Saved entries
——————————
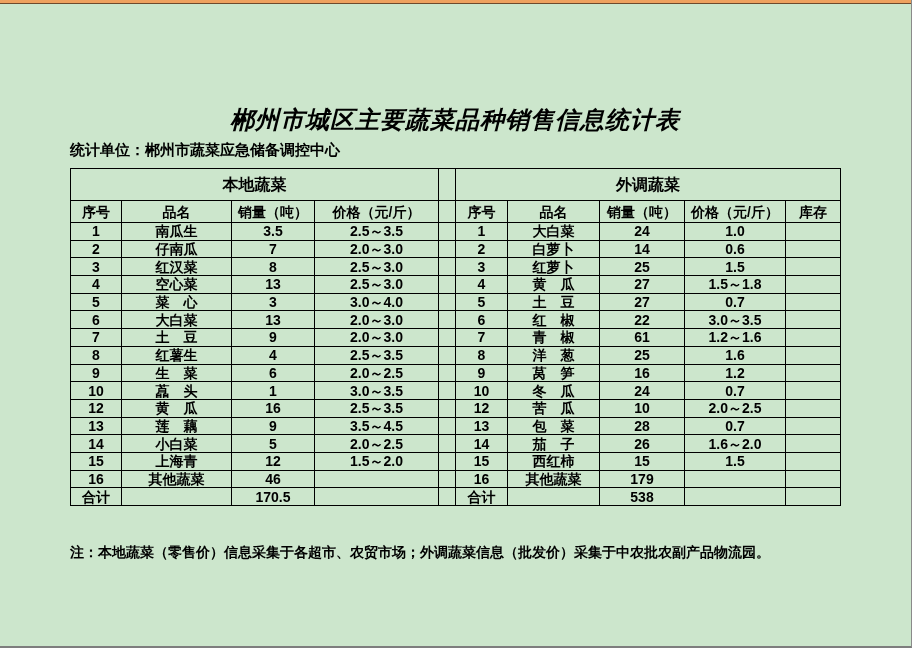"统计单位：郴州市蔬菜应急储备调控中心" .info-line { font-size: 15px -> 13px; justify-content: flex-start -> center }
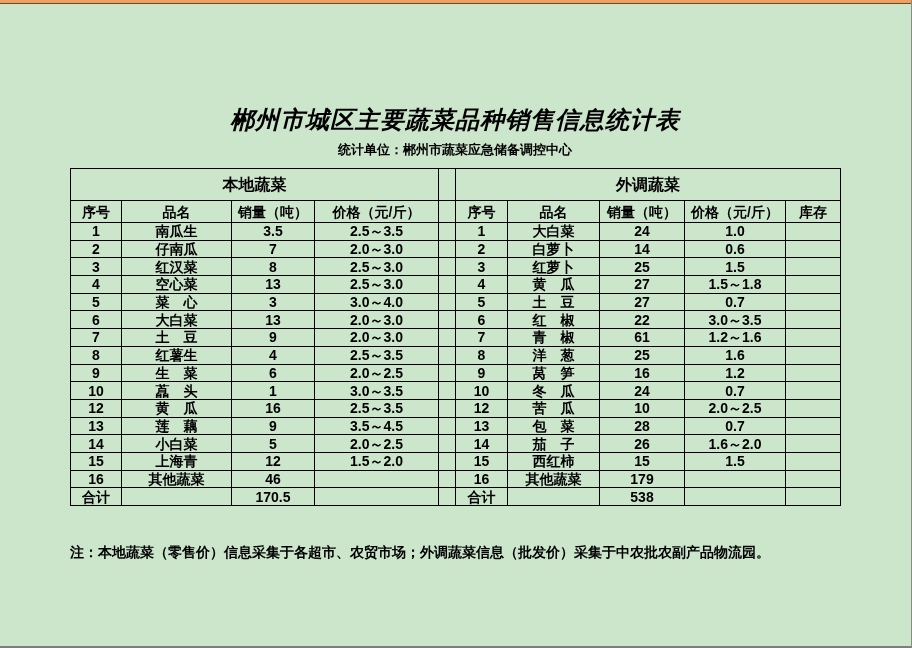"序号" .colhead-row th { font-size: 14px -> 12px; font-weight: 700 -> 400 }
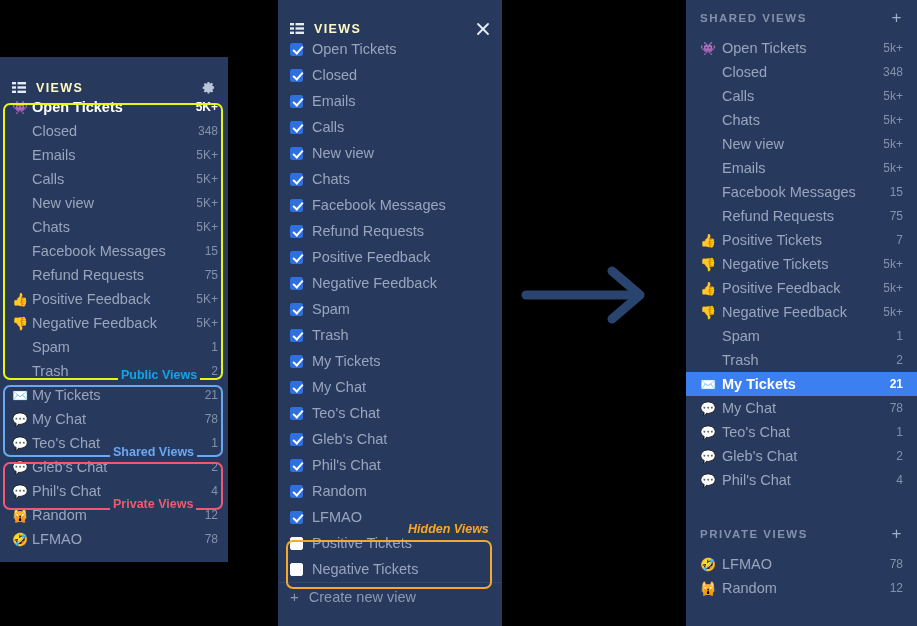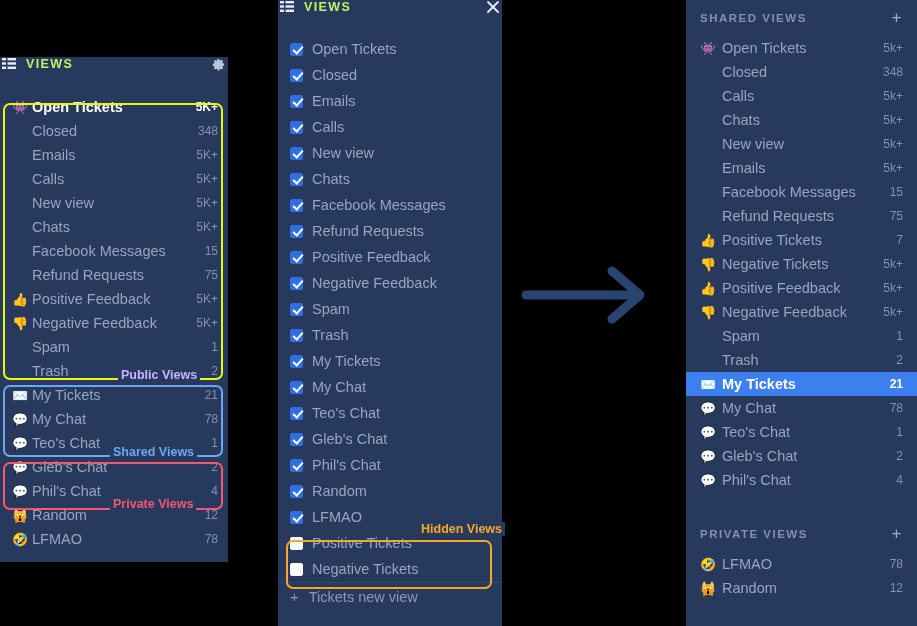"VIEWS" .panel-head { align-items: flex-start -> flex-end; color: #bef264 -> #fef9c3; padding: 0 2px -> 0 12px }
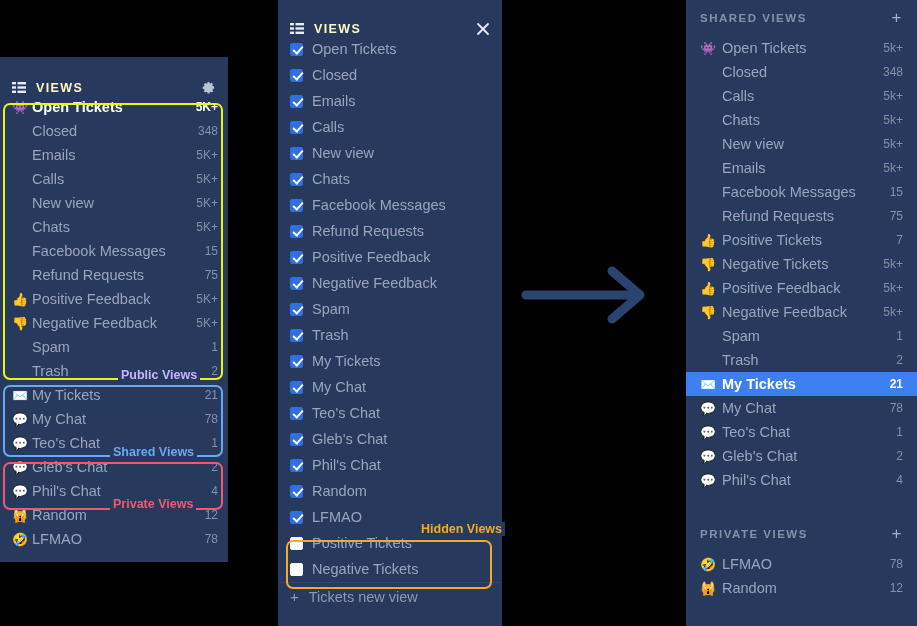"Public Views" .lbl-public { color: #c4b5fd -> #0ea5e9 }
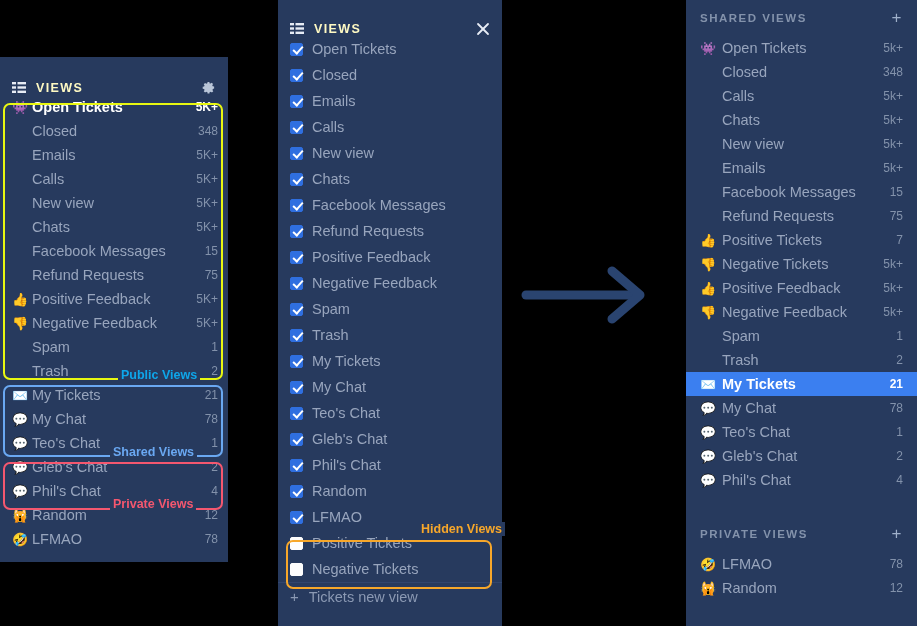"Hidden Views" div.annot-lbl { font-style: none -> italic; left: 140px -> 127px }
——————————
**Task directions:** Without the pictures, give all the records above again exactly.

**Result:**
"统计单位：郴州市蔬菜应急储备调控中心" .info-line { font-size: 15px -> 13px; justify-content: flex-start -> center }
"序号" .colhead-row th { font-size: 14px -> 12px; font-weight: 700 -> 400 }
"VIEWS" .panel-head { align-items: flex-start -> flex-end; color: #bef264 -> #fef9c3; padding: 0 2px -> 0 12px }
"Public Views" .lbl-public { color: #c4b5fd -> #0ea5e9 }
"Hidden Views" div.annot-lbl { font-style: none -> italic; left: 140px -> 127px }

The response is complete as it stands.